Não por acaso, esses grupos elegem como seus inimigos as artes, a ciência e a cultura, que representam possibilidades de se colocar no lugar do outro. Na literatura, explica o professor, é permitido um jogo que embaralha pessoas pronominais. “O ´eu´ na ficção já se projeta no outro. Há uma possibilidade de eu ser o outro”, considera. Esse intercâmbio de pessoas permite a experiência de se colocar no lugar do outro, estabelecendo um pacto normativo que dá acesso a outras dimensões, “por um momento se esquece de si e se coloca na pele do outro”. “A coisa não teria graça se não fosse assim”, disse Wisnik. A ficção tanto cria uma ilusão “que permite ampliar mundos”, quanto a desilusão com mundos “que se apresentam diferentes do que se imagina, do que se quer”, avalia o professor.

As notícias fraudulentas estão programadas por uma engenharia que desperta os medos das pessoas, provocam uma negação da realidade e impedem de ver o outro. A insensibilidade total à dor do outro seria um mergulho na psicopatia, disse ele. Para Wisnik, esses métodos foram adotados para influenciar nos resultados das eleições presidenciais de 2018 no Brasil.

Diante desse cenário, o pesquisador ressaltou a importância da cultura brasileira e da emergência das marchas de grupos identitários, dos movimentos negros, de mulheres, LGBT, entre outros, que expressam a sua condição e falam a partir de sua experiência própria, sem mediadores, reivindicando o direito à representatividade. Também celebrou a capacidade de articulação da população nas periferias, e a sua expressão nas artes, citando Racionais MC, com o disco “Sobrevivendo no inferno”, que constitui um novo sentido à ideia de periferia, ressaltando a sua potência, opondo-se à lógica genocida do Estado.

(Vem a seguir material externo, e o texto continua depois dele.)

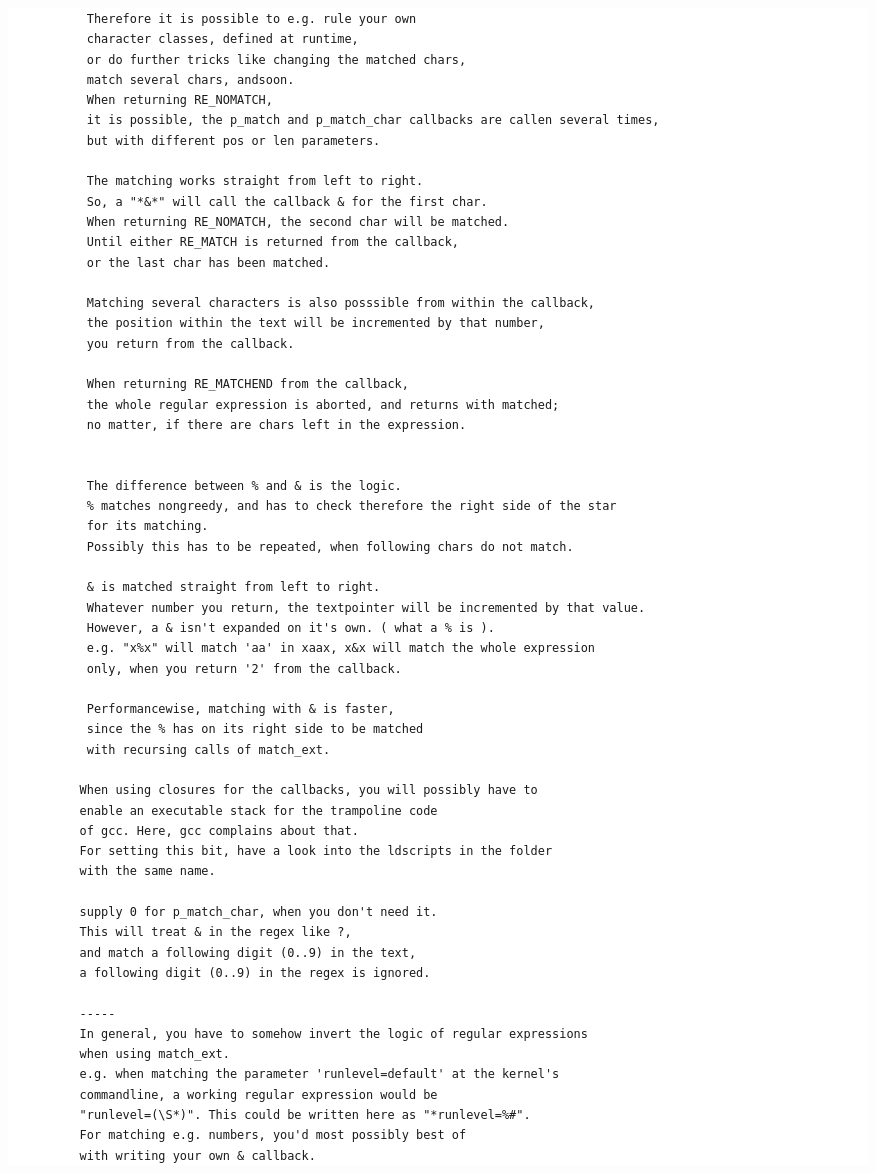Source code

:                Therefore it is possible to e.g. rule your own
               character classes, defined at runtime, 
               or do further tricks like changing the matched chars,
               match several chars, andsoon.
               When returning RE_NOMATCH,
               it is possible, the p_match and p_match_char callbacks are callen several times,
               but with different pos or len parameters.
             
               The matching works straight from left to right.
               So, a "*&*" will call the callback & for the first char.
               When returning RE_NOMATCH, the second char will be matched.
               Until either RE_MATCH is returned from the callback,
               or the last char has been matched.
             
               Matching several characters is also posssible from within the callback,
               the position within the text will be incremented by that number,
               you return from the callback.
             
               When returning RE_MATCHEND from the callback, 
               the whole regular expression is aborted, and returns with matched;
               no matter, if there are chars left in the expression.
             
             
               The difference between % and & is the logic.
               % matches nongreedy, and has to check therefore the right side of the star
               for its matching.
               Possibly this has to be repeated, when following chars do not match.
             
               & is matched straight from left to right.
               Whatever number you return, the textpointer will be incremented by that value.
               However, a & isn't expanded on it's own. ( what a % is ).
               e.g. "x%x" will match 'aa' in xaax, x&x will match the whole expression
               only, when you return '2' from the callback.
             
               Performancewise, matching with & is faster,
               since the % has on its right side to be matched
               with recursing calls of match_ext.
             
              When using closures for the callbacks, you will possibly have to
              enable an executable stack for the trampoline code
              of gcc. Here, gcc complains about that. 
              For setting this bit, have a look into the ldscripts in the folder
              with the same name.
             
              supply 0 for p_match_char, when you don't need it.
              This will treat & in the regex like ?, 
              and match a following digit (0..9) in the text,
              a following digit (0..9) in the regex is ignored.
              
              -----
              In general, you have to somehow invert the logic of regular expressions
              when using match_ext.
              e.g. when matching the parameter 'runlevel=default' at the kernel's
              commandline, a working regular expression would be
              "runlevel=(\S*)". This could be written here as "*runlevel=%#".
              For matching e.g. numbers, you'd most possibly best of
              with writing your own & callback.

A atual crise política no Brasil, os ataques às instituições democráticas e o enfrentamento à pandemia de Covid-19 foram destacados por Miguez como importantes temas de debates realizados durante o Congresso. “O Congresso marca um momento de resistência na universidade”, afirmou, ao abrir a atividade. Durante a transmissão do evento, o vice-reitor destacou as contribuições das universidades públicas neste momento com a produção de conhecimento e a solidariedade. “A nossa casa é um projeto de futuro. Pensamos um futuro que produza menos desigualdades sociais e mais acolhimento”. Também chamou a atenção para a importância do Sistema Único de Saúde e desejou: “Vida longa ao SUS”.